⟨
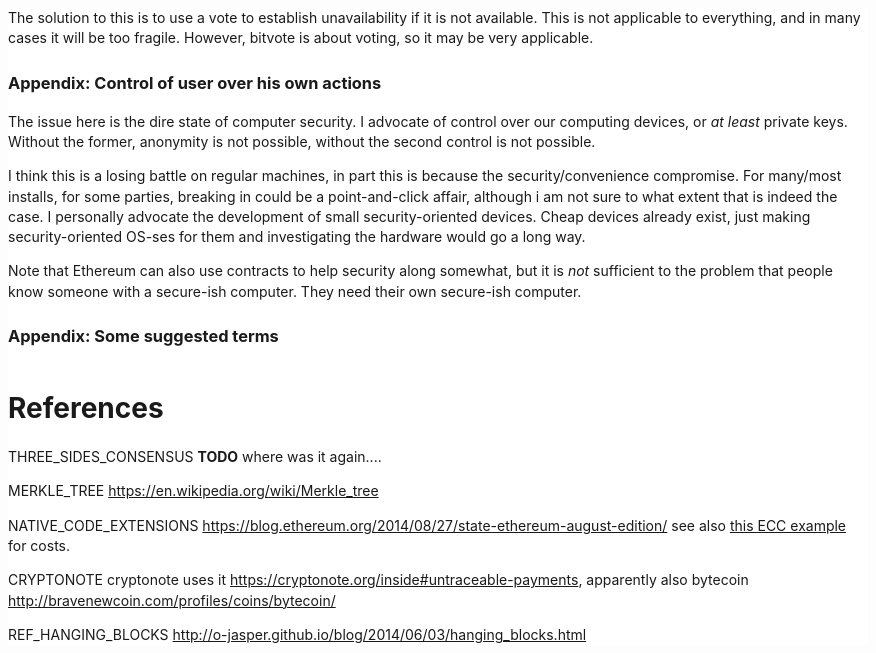 The solution to this is to use a vote to establish unavailability if it is not
available. This is not applicable to everything, and in many cases it will be
too fragile. However, bitvote is about voting, so it may be very applicable.

### Appendix: Control of user over his own actions
The issue here is the dire state of computer security. I advocate of control
over our computing devices, or *at least* private keys. Without the former,
anonymity is not possible, without the second control is not possible.

I think this is a losing battle on regular machines, in part this is because 
the security/convenience compromise. For many/most installs, for some parties,
breaking in could be a point-and-click affair, although i am not sure to what
extent that is indeed the case. I personally advocate the development of
small security-oriented devices. Cheap devices already exist, just making
security-oriented OS-ses for them and investigating the hardware would go a
long way.

Note that Ethereum can also use contracts to help security along somewhat, but
it is *not* sufficient to the problem that people know someone with a secure-ish
computer. They need their own secure-ish computer.

### Appendix: Some suggested terms

# References

THREE_SIDES_CONSENSUS **TODO** where was it again.... 

MERKLE_TREE https://en.wikipedia.org/wiki/Merkle_tree

NATIVE_CODE_EXTENSIONS https://blog.ethereum.org/2014/08/27/state-ethereum-august-edition/
see also [this ECC example](https://github.com/ethereum/serpent/tree/master/examples/ecc)
for costs.

CRYPTONOTE cryptonote uses it https://cryptonote.org/inside#untraceable-payments,
apparently also bytecoin http://bravenewcoin.com/profiles/coins/bytecoin/

REF_HANGING_BLOCKS  http://o-jasper.github.io/blog/2014/06/03/hanging_blocks.html
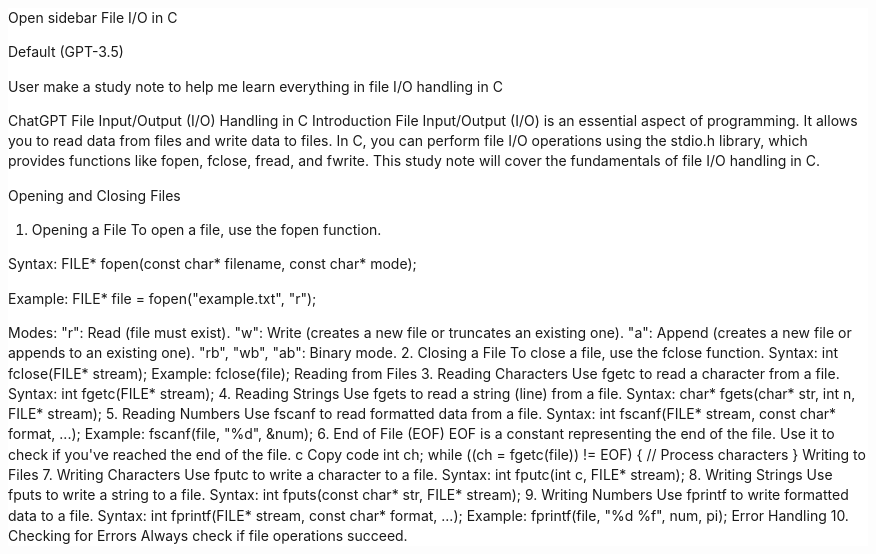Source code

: Open sidebar
File I/O in C

Default (GPT-3.5)

User
make a study note to help me learn everything in file I/O handling in C

ChatGPT
File Input/Output (I/O) Handling in C
Introduction
File Input/Output (I/O) is an essential aspect of programming. It allows you to read data from files and write data to files. In C, you can perform file I/O operations using the stdio.h library, which provides functions like fopen, fclose, fread, and fwrite. This study note will cover the fundamentals of file I/O handling in C.

Opening and Closing Files
1. Opening a File
To open a file, use the fopen function.

Syntax: FILE* fopen(const char* filename, const char* mode);

Example: FILE* file = fopen("example.txt", "r");

Modes:
"r": Read (file must exist).
"w": Write (creates a new file or truncates an existing one).
"a": Append (creates a new file or appends to an existing one).
"rb", "wb", "ab": Binary mode.
2. Closing a File
To close a file, use the fclose function.
Syntax: int fclose(FILE* stream);
Example: fclose(file);
Reading from Files
3. Reading Characters
Use fgetc to read a character from a file.
Syntax: int fgetc(FILE* stream);
4. Reading Strings
Use fgets to read a string (line) from a file.
Syntax: char* fgets(char* str, int n, FILE* stream);
5. Reading Numbers
Use fscanf to read formatted data from a file.
Syntax: int fscanf(FILE* stream, const char* format, ...);
Example: fscanf(file, "%d", &num);
6. End of File (EOF)
EOF is a constant representing the end of the file.
Use it to check if you've reached the end of the file.
c
Copy code
int ch;
while ((ch = fgetc(file)) != EOF) {
    // Process characters
}
Writing to Files
7. Writing Characters
Use fputc to write a character to a file.
Syntax: int fputc(int c, FILE* stream);
8. Writing Strings
Use fputs to write a string to a file.
Syntax: int fputs(const char* str, FILE* stream);
9. Writing Numbers
Use fprintf to write formatted data to a file.
Syntax: int fprintf(FILE* stream, const char* format, ...);
Example: fprintf(file, "%d %f", num, pi);
Error Handling
10. Checking for Errors
Always check if file operations succeed.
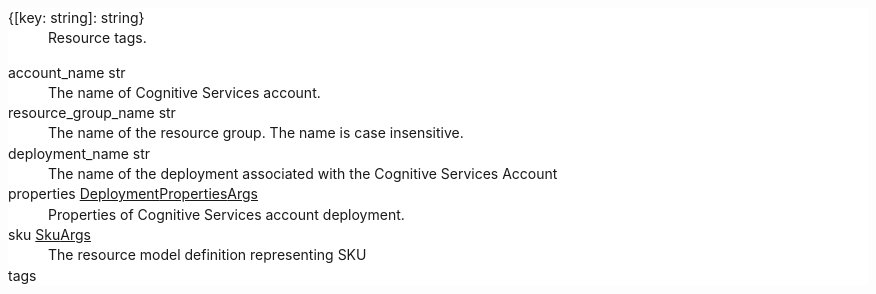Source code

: </span>
        <span class="property-indicator"></span>
        <span class="property-type">{[key: string]: string}</span>
    </dt>
    <dd>Resource tags.</dd></dl>
</pulumi-choosable>
</div>

<div>
<pulumi-choosable type="language" values="python">
<dl class="resources-properties"><dt class="property-required property-replacement"
            title="Required">
        <span id="account_name_python">
<a data-swiftype-name="resource-property" data-swiftype-type="text" href="#account_name_python" style="color: inherit; text-decoration: inherit;">account_<wbr>name</a>
</span>
        <span class="property-indicator"></span>
        <span class="property-type">str</span>
    </dt>
    <dd>The name of Cognitive Services account.</dd><dt class="property-required property-replacement"
            title="Required">
        <span id="resource_group_name_python">
<a data-swiftype-name="resource-property" data-swiftype-type="text" href="#resource_group_name_python" style="color: inherit; text-decoration: inherit;">resource_<wbr>group_<wbr>name</a>
</span>
        <span class="property-indicator"></span>
        <span class="property-type">str</span>
    </dt>
    <dd>The name of the resource group. The name is case insensitive.</dd><dt class="property-optional property-replacement"
            title="Optional">
        <span id="deployment_name_python">
<a data-swiftype-name="resource-property" data-swiftype-type="text" href="#deployment_name_python" style="color: inherit; text-decoration: inherit;">deployment_<wbr>name</a>
</span>
        <span class="property-indicator"></span>
        <span class="property-type">str</span>
    </dt>
    <dd>The name of the deployment associated with the Cognitive Services Account</dd><dt class="property-optional"
            title="Optional">
        <span id="properties_python">
<a data-swiftype-name="resource-property" data-swiftype-type="text" href="#properties_python" style="color: inherit; text-decoration: inherit;">properties</a>
</span>
        <span class="property-indicator"></span>
        <span class="property-type"><a href="#deploymentproperties">Deployment<wbr>Properties<wbr>Args</a></span>
    </dt>
    <dd>Properties of Cognitive Services account deployment.</dd><dt class="property-optional"
            title="Optional">
        <span id="sku_python">
<a data-swiftype-name="resource-property" data-swiftype-type="text" href="#sku_python" style="color: inherit; text-decoration: inherit;">sku</a>
</span>
        <span class="property-indicator"></span>
        <span class="property-type"><a href="#sku">Sku<wbr>Args</a></span>
    </dt>
    <dd>The resource model definition representing SKU</dd><dt class="property-optional"
            title="Optional">
        <span id="tags_python">
<a data-swiftype-name="resource-property" data-swiftype-type="text" href="#tags_python" style="color: inherit; text-decoration: inherit;">tags</a>
</span>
⟩
Return exactly the lines that appear in the data above between the line containing "MERKLE_TREE https://en.wikipedia.org/wiki/Merkle_tree" and the line containing "2. Closing a File", both of which are included, and leave the pictures out.

Your response>
MERKLE_TREE https://en.wikipedia.org/wiki/Merkle_tree

NATIVE_CODE_EXTENSIONS https://blog.ethereum.org/2014/08/27/state-ethereum-august-edition/
see also [this ECC example](https://github.com/ethereum/serpent/tree/master/examples/ecc)
for costs.

CRYPTONOTE cryptonote uses it https://cryptonote.org/inside#untraceable-payments,
apparently also bytecoin http://bravenewcoin.com/profiles/coins/bytecoin/

REF_HANGING_BLOCKS  http://o-jasper.github.io/blog/2014/06/03/hanging_blocks.html
Source code

: Open sidebar
File I/O in C

Default (GPT-3.5)

User
make a study note to help me learn everything in file I/O handling in C

ChatGPT
File Input/Output (I/O) Handling in C
Introduction
File Input/Output (I/O) is an essential aspect of programming. It allows you to read data from files and write data to files. In C, you can perform file I/O operations using the stdio.h library, which provides functions like fopen, fclose, fread, and fwrite. This study note will cover the fundamentals of file I/O handling in C.

Opening and Closing Files
1. Opening a File
To open a file, use the fopen function.

Syntax: FILE* fopen(const char* filename, const char* mode);

Example: FILE* file = fopen("example.txt", "r");

Modes:
"r": Read (file must exist).
"w": Write (creates a new file or truncates an existing one).
"a": Append (creates a new file or appends to an existing one).
"rb", "wb", "ab": Binary mode.
2. Closing a File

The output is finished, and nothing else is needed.